Jun 20, 2008

A Sad Day for Democrats and Obama Supporters

Remember this day. On this day, the Democrats proved for the umpteenth time what a party of collusion rather than opposition thay have become when they passed the FISA bill containing what amounts to an amnesty provision for telecom companies.

Worst of all, Senator Obama, whose word is rapidly becoming more assured as the voice of the party, came out and said he accepted the compromise bill. He said he would fight the amnesty provision in the Senate, but I don't think this is anything but cover. Read his words:

It is not all that I would want. But given the legitimate threats we face, providing effective intelligence collection tools with appropriate safeguards is too important to delay. So I support the compromise, but do so with a firm pledge that as President, I will carefully monitor the program, review the report by the Inspectors General, and work with the Congress to take any additional steps I deem necessary to protect the lives -– and the liberty –- of the American people.

This is a politician's bullshit. Notice that he doesn't say that amnesty is wrong any more. He sees that the bill gives the Presidency another little fillip of tyranny and he will not look that gift horse in the mouth. It's a sad day.

In my own Congressional District, I was very fearful that Adam Schiff would end up capitulating with the spineless. He did indeed vote for the bill, and I publish here the letter I sent to him quoting from his own letter to me back in the spring when I had written to him concerned about giving amnesty to the telephone companies who went along with George Bush's violations of the law. (Remember, Bush himself admitted he broke the law in a press conference and said that he would continue to do so. ) This amnesty provision will--unless there is a brave FISA judge out there--almost automatically dismiss any lawsuits permanently. It's a very sad day. My letter will sum up the reason for my sadness.

326 Cannon House Office Building
Washington, DC 20515

Representative Adam Schiff

Re: Your Vote on the FISA and Telecom Amnesty Bill

Dear Congressman Schiff:

I have just reviewed the record of the vote. Your name was in the Yeas. Disturbing.
Let me quote from your letter to me of April 9, 2008:

On March 14th, the House voted to pass a bill—the FISA Amendment Act of 2008—that did not include immunity for the telecom companies. The final vote in the House was 213-197 and I voted in favor of this legislation.

However, the suggestion of the Administration that we can only [be aggressive in combating terrorism]by subverting the law and giving up our constitutional right is seriously misguided.
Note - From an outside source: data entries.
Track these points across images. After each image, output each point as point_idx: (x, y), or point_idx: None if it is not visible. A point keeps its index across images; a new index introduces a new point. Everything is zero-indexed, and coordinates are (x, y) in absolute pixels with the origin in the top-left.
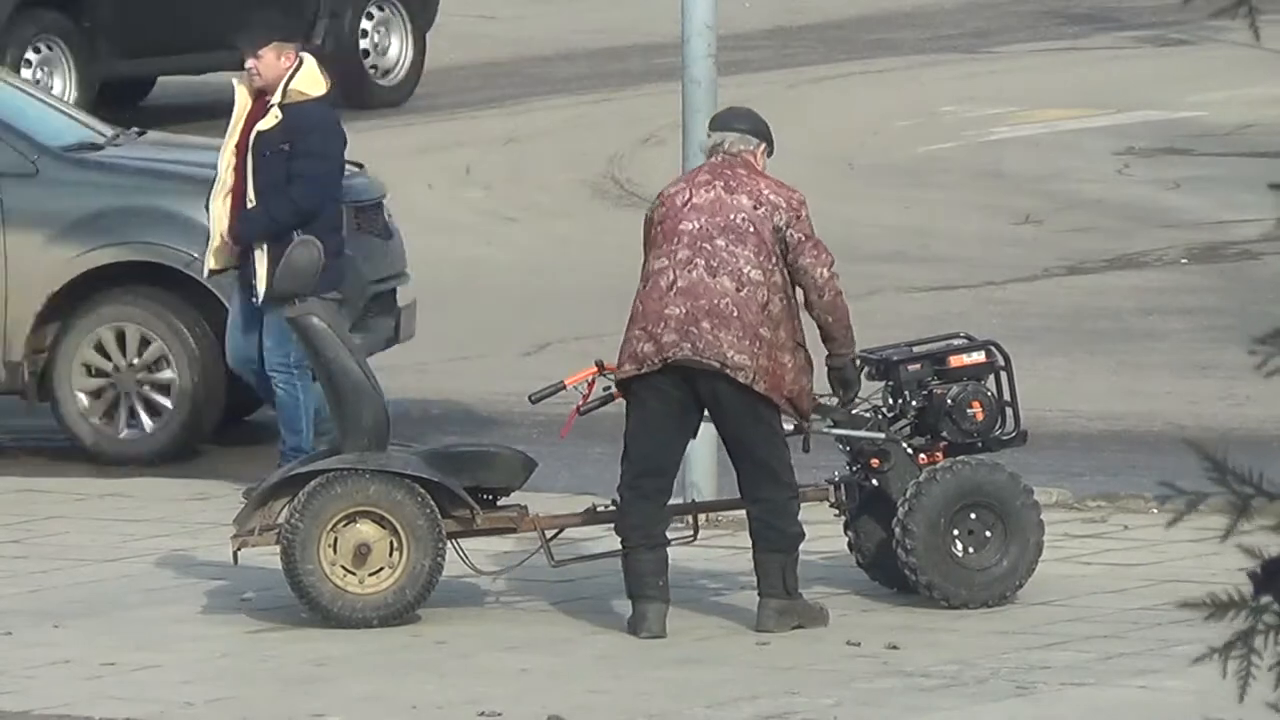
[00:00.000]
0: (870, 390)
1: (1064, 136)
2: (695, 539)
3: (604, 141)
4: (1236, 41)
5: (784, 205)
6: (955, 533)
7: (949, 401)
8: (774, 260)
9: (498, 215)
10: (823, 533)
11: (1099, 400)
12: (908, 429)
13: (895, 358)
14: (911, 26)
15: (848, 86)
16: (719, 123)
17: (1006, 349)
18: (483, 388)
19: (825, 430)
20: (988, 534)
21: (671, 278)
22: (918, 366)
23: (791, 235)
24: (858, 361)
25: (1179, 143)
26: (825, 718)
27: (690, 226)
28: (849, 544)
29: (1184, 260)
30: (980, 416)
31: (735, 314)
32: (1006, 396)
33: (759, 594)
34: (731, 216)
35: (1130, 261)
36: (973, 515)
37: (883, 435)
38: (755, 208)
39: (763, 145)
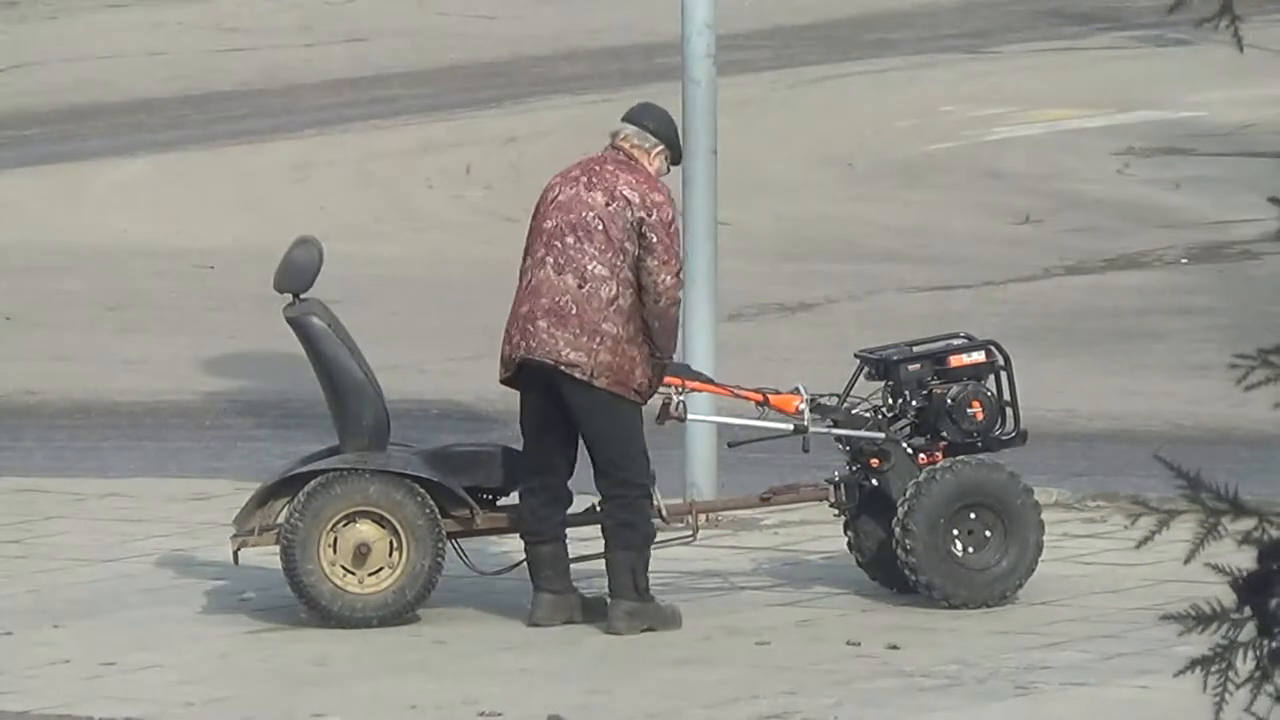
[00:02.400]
0: (870, 390)
1: (1064, 136)
2: (695, 539)
3: (604, 141)
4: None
5: (638, 202)
6: (955, 532)
7: (949, 401)
8: (623, 256)
9: (498, 215)
10: (823, 533)
11: (1099, 400)
12: (908, 429)
13: (895, 357)
14: (911, 26)
15: (848, 86)
16: (628, 114)
17: (1006, 349)
18: (483, 388)
19: (825, 430)
20: (987, 534)
21: (529, 278)
22: (917, 366)
23: (646, 233)
24: (667, 367)
25: (1179, 143)
26: (825, 718)
27: (549, 225)
28: (849, 544)
29: (1184, 260)
30: (980, 416)
31: (574, 311)
32: (1006, 396)
33: (609, 594)
34: (583, 213)
35: (1130, 261)
36: (972, 515)
37: (882, 435)
38: (608, 204)
39: (660, 146)
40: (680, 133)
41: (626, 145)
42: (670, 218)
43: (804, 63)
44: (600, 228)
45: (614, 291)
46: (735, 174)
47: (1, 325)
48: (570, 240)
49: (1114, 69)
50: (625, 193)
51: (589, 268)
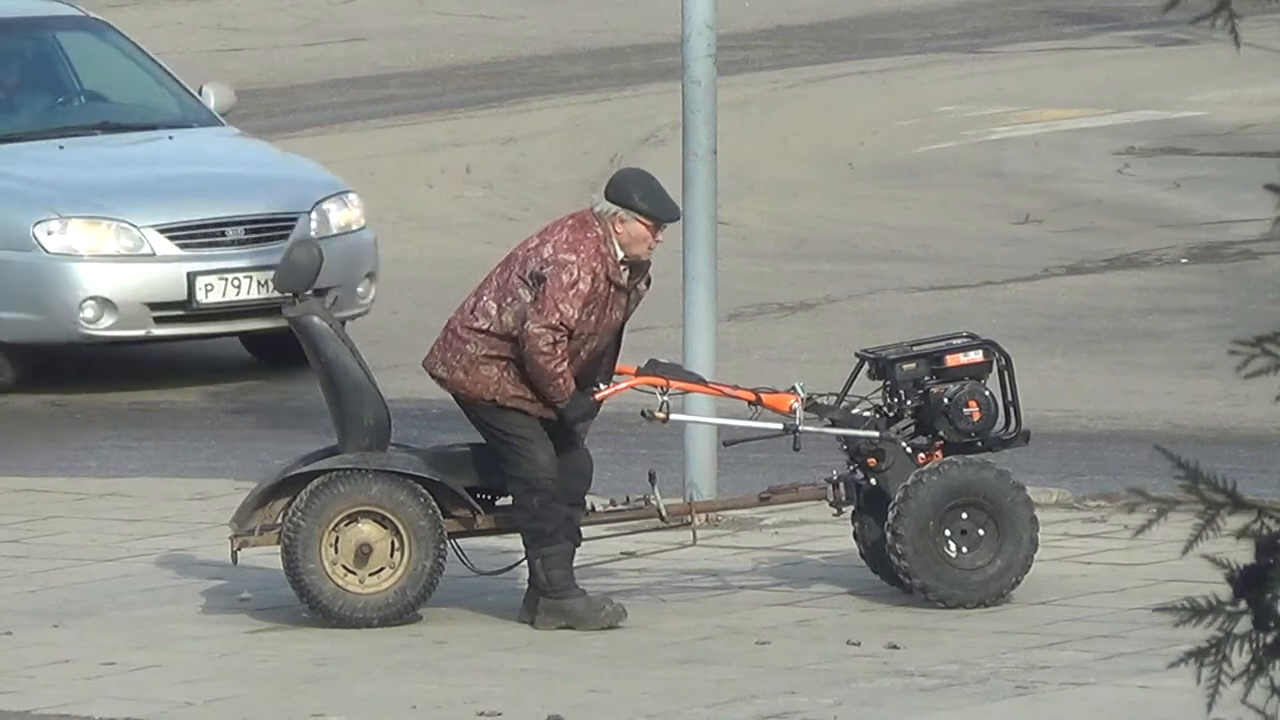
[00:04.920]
0: (872, 389)
1: (1064, 136)
2: (695, 539)
3: (604, 141)
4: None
5: (546, 256)
6: (947, 533)
7: (945, 401)
8: (510, 298)
9: (498, 215)
10: (823, 533)
11: (1099, 400)
12: (910, 428)
13: (892, 356)
14: (911, 26)
15: (848, 86)
16: (608, 188)
17: (1006, 349)
18: None
19: (818, 429)
20: (980, 533)
21: None
22: (913, 365)
23: (538, 284)
24: (587, 404)
25: (1179, 143)
26: (825, 718)
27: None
28: (854, 533)
29: (1184, 260)
30: (977, 416)
31: (455, 329)
32: (1007, 396)
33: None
34: (517, 251)
35: (1130, 261)
36: (964, 515)
37: (877, 434)
38: (527, 251)
39: (615, 210)
40: (681, 132)
41: (595, 210)
42: (571, 279)
43: (804, 63)
44: (514, 268)
45: (487, 324)
46: (735, 174)
47: None
48: (496, 270)
49: (1114, 69)
50: (544, 248)
51: (484, 297)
Yet despite this, the bill you voted for today—against your apparent position of understanding that the Administration was wrong—is not in the interests of the citizens of this country. I can anticipate receiving rhetoric from you to justify your vote, and further obfuscation that will essentially repeat the rationalizations of your ''seriously misguided” colleagues Hoyer, Emmanuel, and Speaker Pelosi. Some Democratic opposition you have become. Save the rhetoric, please.

It is clear that you now would let this administration escape liability for its unconstitutional acts. You now would let the predictable assurances of Attorney General Mukasy that a telecom company had “acted in good faith after assurances from the Justice Department” completely preclude any possible discovery proving that the Administration had broken the law. In short, you now have become a party to the collusion. All your talk now about wanting to preserve FISA as the exclusive remedy will not hold water. The fact is that telecom immunity could still have been excluded if you and other overly compliant congressmen had truly wanted to protect the Fourth Amendment. In other words, as Senator Bond said today, "When the Government tells you to do something, I think you all recognize, uh, that that is something that you need to do." A nation of sheep.
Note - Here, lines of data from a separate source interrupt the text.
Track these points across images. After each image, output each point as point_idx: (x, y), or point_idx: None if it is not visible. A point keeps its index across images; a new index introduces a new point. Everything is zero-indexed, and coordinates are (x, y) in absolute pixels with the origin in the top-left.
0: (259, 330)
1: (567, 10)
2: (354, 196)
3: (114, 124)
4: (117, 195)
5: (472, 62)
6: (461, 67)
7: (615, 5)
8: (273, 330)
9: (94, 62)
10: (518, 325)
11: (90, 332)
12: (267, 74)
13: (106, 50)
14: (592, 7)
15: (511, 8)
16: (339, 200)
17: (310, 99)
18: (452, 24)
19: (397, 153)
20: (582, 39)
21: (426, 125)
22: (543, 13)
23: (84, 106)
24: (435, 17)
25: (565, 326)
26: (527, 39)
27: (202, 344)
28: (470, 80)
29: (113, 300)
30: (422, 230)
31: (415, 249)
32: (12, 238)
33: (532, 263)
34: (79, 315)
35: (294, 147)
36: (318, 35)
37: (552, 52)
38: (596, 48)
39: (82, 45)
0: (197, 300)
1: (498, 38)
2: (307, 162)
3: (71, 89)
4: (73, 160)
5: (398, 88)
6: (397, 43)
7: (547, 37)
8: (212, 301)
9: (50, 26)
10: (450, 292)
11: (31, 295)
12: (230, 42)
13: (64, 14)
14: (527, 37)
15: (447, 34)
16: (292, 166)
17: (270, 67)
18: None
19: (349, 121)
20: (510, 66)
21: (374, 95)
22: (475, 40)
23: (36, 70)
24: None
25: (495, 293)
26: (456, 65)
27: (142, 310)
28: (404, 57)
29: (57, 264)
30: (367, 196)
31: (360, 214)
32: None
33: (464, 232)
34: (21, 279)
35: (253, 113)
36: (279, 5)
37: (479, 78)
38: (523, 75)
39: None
In all of our history,with its few instances of impeachment and threatened impeachment, this President alone has been more culpable than any other and liable for impeachment. Yet Congress has not had the courage to hold him accountable as the Constitution provides. In this one instance when we clearly know by his own admission that the President broke the law and would continue to break it, your action today has let him pass unscathed. The proof? Other telecom companies refused to comply!

I am deeply disturbed by your lack of courage and leadership on this matter. You have not only betrayed my trust in you but have betrayed your own principles. You have not done your duty.


To be sure, it's a sad day for the Fourth Amendment and a sad day for all of us who understand that this President has moved us further and faster in seven and a half years from a democratic republic than any one would have thought. Damn the Democrats who have gone along with this terrible capitulation to the politics of fear, paranoia, and vengeance.